Development and analysis of a new alloy candidate for LARES 2 satellite

LARES 2 is a satellite approved by the Italian Space Agency for testing frame-dragging predicted by the theory of general relativity. The design phase is in an advanced stage and therefore some characteristics of the satellite are already defined. The density of the material has to be as high as possible because the satellite is designed to minimize the effects of the non-gravitational perturbations. The orbit of LARES 2 is higher (about 6000 km altitude) than the one of LARES and its mass is lower due to the launch constraints. LARES 2 diameter is a little larger to increase the laser return intensity from the cube corner reflectors (CCRs) mounted on the satellite surface. All the above constraints bring the density of the material in the range between 8800 and 9200 kg/m 3 . The satellite is made out of a spherical massive alloy, it is passive and has only CCRs on its surface and so the temperature is controlled only by its thermo-optical properties: infrared emissivity and solar absorptivity. Those need to be such that the satellite temperature is below about 80 °C although higher temperatures are possible but may cause malfunctioning of the CCRs. To control the thermo-optical properties, surface treatments can be adopted as long as they are not affected by space environment. That means that surface treatments that change the roughness of the surface are preferred to film depositions and painting. In fact, this last one is not recommended because the effects of long-term exposure of paints to space environment are not well known. The alloy has to be nonmagnetic and must be machinable.
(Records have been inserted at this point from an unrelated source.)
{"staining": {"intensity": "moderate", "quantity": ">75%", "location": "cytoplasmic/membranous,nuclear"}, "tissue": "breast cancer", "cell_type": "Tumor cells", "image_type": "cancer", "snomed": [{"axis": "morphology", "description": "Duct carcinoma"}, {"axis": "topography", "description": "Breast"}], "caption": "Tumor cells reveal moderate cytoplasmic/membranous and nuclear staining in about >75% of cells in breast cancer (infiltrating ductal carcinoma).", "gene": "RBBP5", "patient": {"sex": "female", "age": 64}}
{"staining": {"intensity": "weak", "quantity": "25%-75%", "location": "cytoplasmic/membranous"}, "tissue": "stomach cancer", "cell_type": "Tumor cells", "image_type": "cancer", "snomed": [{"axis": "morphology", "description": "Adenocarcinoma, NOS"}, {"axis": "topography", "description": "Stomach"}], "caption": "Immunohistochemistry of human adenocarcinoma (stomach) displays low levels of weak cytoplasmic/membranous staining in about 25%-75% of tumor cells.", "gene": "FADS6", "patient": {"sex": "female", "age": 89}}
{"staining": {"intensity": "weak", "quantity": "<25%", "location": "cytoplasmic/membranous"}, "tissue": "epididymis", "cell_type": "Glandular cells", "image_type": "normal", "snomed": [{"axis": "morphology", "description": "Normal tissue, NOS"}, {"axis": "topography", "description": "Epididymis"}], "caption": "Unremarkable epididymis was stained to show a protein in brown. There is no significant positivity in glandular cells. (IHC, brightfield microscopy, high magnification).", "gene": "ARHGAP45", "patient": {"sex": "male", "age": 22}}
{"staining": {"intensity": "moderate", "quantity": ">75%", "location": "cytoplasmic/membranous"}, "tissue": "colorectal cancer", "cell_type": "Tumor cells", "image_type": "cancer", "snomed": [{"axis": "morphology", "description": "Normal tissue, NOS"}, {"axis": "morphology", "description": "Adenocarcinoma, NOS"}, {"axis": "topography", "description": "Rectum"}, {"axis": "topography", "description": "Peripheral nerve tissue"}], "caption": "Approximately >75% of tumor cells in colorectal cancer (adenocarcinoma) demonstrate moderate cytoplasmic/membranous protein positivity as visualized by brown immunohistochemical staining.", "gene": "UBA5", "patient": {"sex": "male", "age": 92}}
Also, the mechanical characteristics must be such that to withstand the pressure exerted by the separation system preload along with the vibration during launch. The paper will describe the study performed on some alloys, the techniques adopted to prepare them and reports the main characteristics such as, hardness, elastic modulus, and strength. Also measured compositions and microstructures performed using electron SEM/EDS analyses will be reported. The studies have provided important indications for the selection of the final alloy.